How Brains Remember Pleasure: Drug Addiction Different from Reward Memories

When the brain remembers pleasure, it sparks nerve cells that are different from the ones associated with drug addiction. Now, scientists have taken a closer look at the molecular events that form such "reward memories," which could allow them to better understand addiction.

Brain circuits evolved to encourage behaviors proven to help our species survive by attaching pleasure to them. For example, eating rich food tastes good since it delivers energy. The same systems also connect in our mind's environmental cues with actual pleasures to form reward memories. In order to learn a little bit more about these systems, the scientists took a look at rats.
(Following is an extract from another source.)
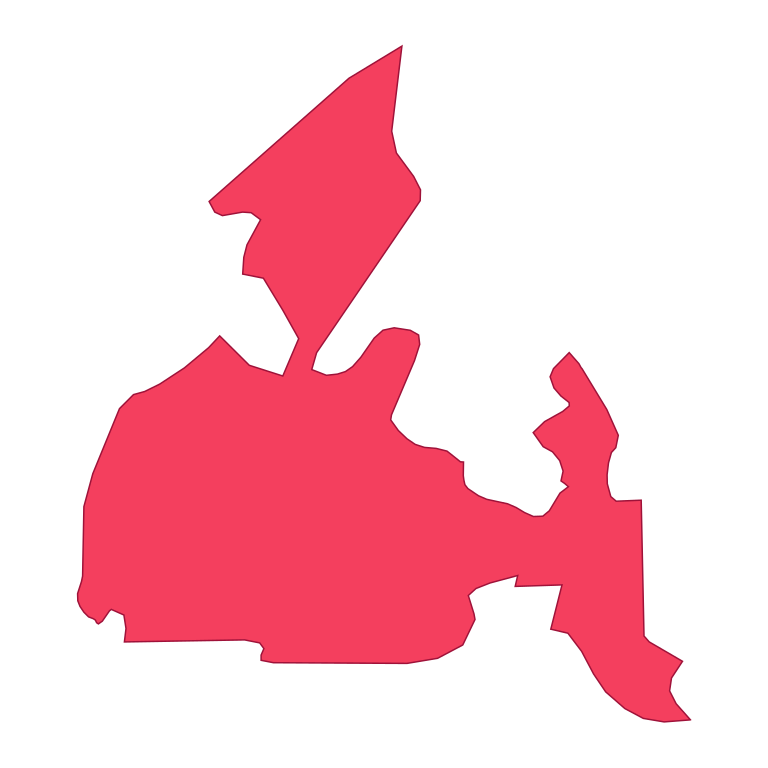 the Province of Maguindanao
{"feature_id": "PHL-2576", "entity_name": "Maguindanao", "entity_type": "Province", "adm_level": 1, "iso_a3": "PHL", "parent_name": "Philippines", "parent_adm1": "", "projection": "orthographic", "projection_center": [124.466, 7.153], "detail": "fine", "context": "isolated", "style": "filled", "palette": "rose", "viewbox_px": 768, "rotation_deg": 0, "n_neighbors": 0, "source": "natural_earth", "source_scale": "10m", "svg_char_len": 1965}
<svg xmlns="http://www.w3.org/2000/svg" viewBox="0 0 768 768"><path d="M242.7,274.1L243.8,257.3L247.0,244.8L260.6,219.7L251.2,212.7L242.6,212.1L222.4,215.6L214.8,212.1L209.1,201.5L209.2,201.4L349.0,78.2L401.9,46.1L391.7,131.2L396.4,153.0L413.7,176.5L420.5,189.8L420.2,200.7L316.6,352.7L311.8,369.4L311.8,369.6L320.8,373.1L326.4,375.3L337.4,374.1L345.4,371.6L347.3,370.3L352.6,366.6L360.9,357.2L374.2,338.1L383.0,330.2L394.2,327.8L410.3,330.3L418.6,335.0L419.7,344.4L414.5,360.6L391.5,414.8L390.7,419.9L398.3,430.5L407.0,438.8L415.2,444.4L424.5,447.4L436.2,448.4L447.0,451.1L460.4,461.8L463.5,462.0L463.3,475.6L463.9,480.2L464.9,484.7L467.9,488.6L478.4,495.7L486.7,499.3L507.6,503.8L516.1,507.5L524.6,512.6L533.4,516.5L542.8,516.2L549.3,510.8L560.0,493.1L568.4,486.7L564.7,483.5L561.0,480.9L563.1,471.1L559.7,460.6L552.5,451.8L543.2,446.7L533.2,432.6L544.6,421.6L562.8,411.4L569.3,405.9L569.1,402.5L561.0,396.1L554.0,388.0L550.1,376.8L553.5,368.6L569.2,352.6L579.0,363.8L581.0,367.5L582.1,368.8L606.8,409.5L618.3,435.3L615.8,447.7L611.4,452.5L608.5,462.9L607.1,474.8L607.3,483.8L610.8,496.6L616.2,501.2L641.2,500.2L644.0,636.0L649.2,641.9L682.5,661.3L671.5,678.0L669.6,690.9L676.1,703.7L690.4,719.8L690.2,719.9L664.1,721.9L643.3,718.4L624.9,708.6L605.7,691.9L593.6,674.0L581.6,651.3L567.9,633.2L550.8,629.2L562.0,584.9L515.2,586.4L517.7,575.5L490.0,583.0L476.0,588.5L468.3,595.5L474.0,613.9L475.0,619.5L462.8,644.9L462.7,645.0L437.6,658.3L407.0,663.4L273.4,662.7L261.1,660.3L261.1,655.1L263.9,648.6L259.7,642.9L244.6,639.9L125.8,641.9L124.4,641.9L126.0,628.5L123.9,615.0L111.3,609.4L109.5,610.8L102.3,621.2L98.4,623.9L96.6,622.7L95.4,620.1L93.3,618.7L88.6,616.9L83.9,612.2L80.0,606.4L77.8,600.8L77.6,593.6L81.5,581.5L82.6,576.1L83.9,506.6L92.8,473.7L119.5,408.6L133.5,394.6L144.7,391.5L159.7,384.1L184.4,367.9L208.6,347.7L219.7,335.9L249.3,365.3L282.8,376.0L298.7,338.6L282.8,310.2L263.4,278.2L242.7,274.1Z" fill="#f43f5e" stroke="#9f1239" stroke-width="1.5"/></svg>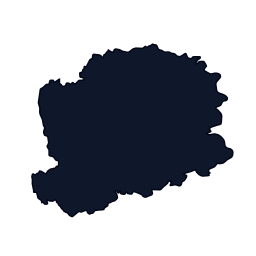 SVG path tracing the border of Zhytomyr, rotated 82°
{"feature_id": "UKR-324", "entity_name": "Zhytomyr", "entity_type": "Region", "adm_level": 1, "iso_a3": "UKR", "parent_name": "Ukraine", "parent_adm1": "", "projection": "mercator", "projection_center": [28.508, 50.617], "detail": "fine", "context": "isolated", "style": "filled", "palette": "ink", "viewbox_px": 256, "rotation_deg": 82, "n_neighbors": 0, "source": "natural_earth", "source_scale": "10m", "svg_char_len": 5787}
<svg xmlns="http://www.w3.org/2000/svg" viewBox="0 0 256 256"><g transform="rotate(82 128 128)"><path d="M112.0,25.5L113.3,25.6L114.2,26.6L114.5,27.6L114.5,29.4L115.0,30.6L115.8,31.3L117.6,32.5L118.4,33.3L118.8,34.4L119.4,37.2L119.8,38.0L120.6,38.3L121.4,37.9L123.1,36.3L126.2,34.2L127.8,33.6L129.5,33.6L135.1,34.8L136.8,35.4L137.3,36.8L137.5,38.9L138.5,44.5L138.9,45.9L139.5,47.0L140.5,47.5L142.3,46.6L143.1,46.6L143.5,47.9L144.0,49.8L144.6,50.8L145.7,49.5L146.1,48.0L145.9,44.2L146.1,42.5L147.3,39.7L149.1,37.6L151.1,36.0L153.1,34.9L154.9,34.5L158.8,34.5L160.5,33.8L161.7,32.5L163.1,29.3L164.4,28.1L165.6,27.6L166.9,27.6L169.4,28.2L171.0,29.2L171.7,30.4L173.1,34.1L175.2,37.3L175.9,38.9L176.1,41.6L175.5,44.2L176.0,45.3L177.0,46.1L178.3,47.6L179.0,49.6L179.5,51.8L180.3,53.6L181.8,54.4L183.1,53.9L183.9,53.2L184.3,54.2L184.6,54.7L184.9,54.7L185.9,54.2L186.2,54.4L186.3,55.5L186.0,60.4L185.8,61.2L185.2,62.5L184.4,63.6L183.6,64.4L181.7,65.9L180.5,66.5L179.0,66.7L178.7,66.9L178.7,67.3L179.8,71.7L180.5,76.8L180.8,78.3L181.2,79.2L181.3,79.3L181.7,79.0L183.2,76.7L183.5,76.6L184.5,76.9L185.6,77.6L187.6,79.4L188.1,80.2L188.5,81.5L188.9,82.1L191.3,83.1L192.0,83.8L192.3,84.4L192.4,85.1L192.4,85.6L191.0,88.2L190.9,88.6L190.7,89.7L190.9,93.4L190.7,94.1L190.1,94.0L189.4,93.3L188.7,93.1L186.7,93.1L186.4,93.4L186.4,94.0L186.6,95.4L187.0,95.9L188.2,96.5L191.7,102.0L193.4,104.0L193.6,105.1L192.4,112.1L192.4,112.9L193.0,113.2L195.3,112.9L196.2,113.0L196.9,113.3L197.3,113.7L197.8,115.0L198.0,116.4L198.9,119.8L198.8,120.8L198.4,121.7L197.8,122.5L195.6,123.9L194.8,125.5L193.1,128.2L191.9,130.6L191.8,131.4L192.1,132.0L193.7,133.3L193.9,134.0L192.9,137.3L192.4,137.7L191.6,137.8L191.4,138.0L191.4,138.5L191.7,139.2L192.7,140.0L193.0,140.4L193.1,140.7L193.0,141.5L192.4,143.4L191.9,144.3L191.3,144.5L189.8,144.2L189.6,144.4L189.4,144.7L189.5,145.0L190.9,146.2L191.0,146.5L190.6,147.2L190.3,147.4L188.6,147.7L188.4,148.0L188.4,148.4L188.8,149.2L189.6,149.5L192.7,148.3L195.4,148.2L196.0,148.4L196.5,148.9L197.3,149.9L198.2,151.4L198.6,154.2L199.4,156.2L199.6,157.8L199.9,158.3L200.2,158.6L201.4,158.6L202.0,158.9L202.4,159.4L203.7,162.2L204.1,162.7L205.1,163.1L205.3,163.7L205.4,164.6L205.1,168.4L205.1,172.0L205.5,172.9L207.1,174.1L207.4,175.2L207.4,176.5L207.8,177.5L207.8,177.9L207.3,178.9L206.5,179.6L204.0,180.4L203.7,181.0L203.7,181.7L204.7,186.2L203.9,187.6L203.9,188.2L204.1,189.0L207.8,195.0L207.9,195.6L207.7,196.2L207.4,196.8L206.0,198.3L203.5,199.8L202.8,201.3L201.2,203.2L200.0,203.6L198.6,204.9L196.5,205.8L194.3,207.5L192.8,207.7L191.7,208.9L191.3,209.1L190.2,209.0L189.4,209.5L189.1,210.2L189.3,211.1L189.8,212.2L189.9,213.4L189.3,215.8L187.9,218.1L188.0,218.3L188.8,218.4L191.7,218.2L191.9,218.4L192.0,219.3L191.9,220.6L191.7,221.1L191.4,221.4L190.5,221.9L189.9,222.4L189.8,223.8L188.2,223.8L187.5,224.1L185.1,226.6L184.4,226.9L180.1,227.3L179.4,227.6L178.9,228.0L178.5,230.1L178.3,230.3L176.7,230.1L170.0,230.5L165.5,229.8L163.1,230.0L161.2,229.4L160.6,228.9L160.3,228.4L160.4,228.1L161.4,226.8L161.5,226.5L161.4,225.9L160.5,224.6L160.2,223.2L159.9,222.7L158.4,221.6L158.4,221.2L158.9,219.9L161.9,216.1L161.9,215.7L161.8,215.3L159.6,213.6L159.1,212.8L158.0,210.5L157.9,210.1L157.9,208.5L157.6,207.2L157.9,206.3L157.4,205.4L156.3,204.4L156.0,203.8L155.9,203.4L156.1,202.7L156.0,202.3L155.3,201.9L151.3,201.4L150.9,201.5L150.6,201.8L150.0,203.5L149.3,204.2L147.2,205.2L146.2,205.9L145.3,207.7L144.6,209.4L144.1,209.9L138.4,209.2L136.0,210.4L134.7,210.6L133.6,209.7L132.0,208.8L131.4,208.6L125.9,208.6L125.2,208.7L125.0,208.9L123.8,211.0L123.4,211.6L122.3,211.9L121.0,212.1L119.8,212.0L116.8,210.6L115.6,210.5L113.8,211.3L107.8,211.5L102.5,213.0L100.4,213.2L96.1,212.5L90.5,213.2L77.5,209.4L76.8,208.4L76.3,206.8L73.6,202.9L73.5,202.2L73.8,201.1L73.5,200.3L72.9,199.8L70.6,198.9L70.0,198.1L70.3,195.6L70.8,195.2L72.2,195.0L72.4,194.9L72.5,194.6L72.1,193.3L70.4,190.0L70.2,189.1L73.6,189.6L74.3,189.5L75.1,189.0L75.9,188.0L77.3,187.6L77.5,187.4L77.7,186.6L77.8,185.5L77.5,184.2L77.0,183.7L75.8,183.2L75.3,182.8L75.0,182.1L75.4,180.5L76.6,178.8L76.7,178.4L76.6,178.1L75.6,177.1L75.4,176.3L75.6,176.0L76.6,175.3L76.8,174.9L76.8,174.1L76.6,173.3L74.4,170.5L74.2,170.0L74.1,169.6L74.3,166.9L74.2,165.4L74.0,165.0L73.6,164.7L72.9,164.7L72.6,164.9L71.5,166.6L71.0,168.0L70.5,168.4L67.4,168.2L66.7,167.9L66.6,167.5L66.5,166.3L66.2,165.5L63.8,164.4L63.1,163.2L62.8,162.9L61.8,163.0L61.1,162.7L61.0,162.4L61.1,162.1L61.7,161.1L61.4,160.6L55.4,156.4L54.8,155.6L54.5,154.4L54.1,153.7L53.5,153.4L51.3,152.9L50.8,152.6L50.3,151.9L50.4,151.1L51.6,146.5L51.9,145.8L53.2,144.4L54.9,143.5L55.1,142.9L54.6,142.5L53.3,142.2L52.4,141.7L51.4,139.7L50.1,138.7L49.0,137.1L48.1,136.6L50.3,134.0L50.8,132.5L50.7,132.1L50.2,131.7L48.7,130.7L48.4,130.3L48.1,129.4L48.2,128.6L49.5,125.1L50.8,123.6L51.3,122.7L52.7,118.9L53.1,117.2L52.5,115.6L50.5,112.2L50.2,110.8L50.0,109.1L51.0,103.7L51.1,102.0L50.0,100.3L49.6,99.4L49.7,99.1L50.6,98.5L50.9,98.0L50.8,97.6L50.0,96.5L49.8,96.0L49.5,94.1L48.4,92.0L48.5,91.6L49.0,91.0L49.6,89.0L50.0,88.3L50.6,88.0L53.0,87.4L54.5,86.7L54.8,86.3L56.1,83.5L57.3,82.3L58.0,81.1L58.5,76.8L59.9,74.9L61.0,71.8L61.6,71.0L63.3,69.8L64.2,68.2L64.5,67.0L64.4,65.7L62.3,61.2L62.2,60.8L62.5,60.3L66.3,59.3L67.2,58.4L68.0,56.8L68.1,55.7L67.8,55.1L66.8,54.2L66.7,53.4L66.7,52.1L67.5,46.9L68.0,46.6L68.7,46.8L69.4,47.8L69.8,48.8L70.2,49.4L72.7,51.6L73.3,51.8L73.7,51.8L74.0,51.0L73.8,50.3L73.3,49.5L72.4,48.5L72.2,48.0L72.2,47.1L72.4,45.2L72.8,43.6L75.8,42.2L77.8,41.8L78.1,42.4L79.0,43.3L80.0,44.1L80.9,44.5L81.9,44.4L82.5,43.7L85.5,39.7L85.8,39.1L86.1,37.8L85.8,34.3L86.2,32.2L87.0,30.5L88.2,29.4L89.7,29.2L91.0,29.9L94.8,34.1L96.0,34.7L97.1,35.0L103.3,35.0L104.5,34.6L106.0,33.2L108.0,29.3L109.3,27.4L110.6,26.2L112.0,25.5Z" fill="#0f172a" stroke="#020617" stroke-width="1.5"/></g></svg>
The brain's pleasure center is known to proceed through nerve cells that signal using the neurochemical dopamine and generally is located in the ventral tegmental area (VTA), which is a region of the brain. Dopaminergic neurons exhibit a remarkable capacity to pass along pleasure signals. Unfortunately, the evolutionary processes that attached pleasure to advantageous behaviors also reinforced bad ones--like addiction to major classes of abused drugs. In fact, addiction to all four major classes of these drugs has been linked to increased dopamine transmission in the same parts of the brain associated with normal reward processing.

In this study, the scientists trained rats to associate a sound tone with the availability of sugar pellets in their feed ports. In order to separate the effects of memory-related brain changes from those arising from the pleasure of eating itself, the rats were then separated into three groups. One group got sugar pellets each time they heard a sound cue, the second group heard the sound the same number of times and received as many sugar pellets--but never together and a third tone-only group heard the sounds but never received rewards.

So what did they find? It turns out that the rats that always received sugar poked their feed ports with their noses at least twice as often during this cue as control rats. In addition, the rats in this group that were better at forming reward memories had significantly higher expression of the genes Egr1 and Fos than control rats. These genes are known to regulate memory in other brain regions by fine-tuning the signaling capacity of the connections between nerve cells. In the end, the researchers found that reward-related experiences caused both types of DNA methylation known to regulate gene expression.

"We observed an important distinction, no in circuitry, but instead in the epigenetic regulation of that circuitry between natural reward responses and those that occur downstream with drugs of abuse or psychiatric illness," said Jeremy Day, one of the researchers, in a news release. "Although drug experiences may co-opt normal reward mechanisms to some extent, our results suggest they also may engage entirely separate epigenetic mechanisms that contribute only to addiction and that may explain its strength."

The findings could allow researchers to develop better therapeutic treatments for those with addictions. More specifically, the study reveals that future treatments could dial down addiction or mental illness without affecting normal rewards. This could greatly benefit patients.

The findings are published in the journal Nature Neuroscience.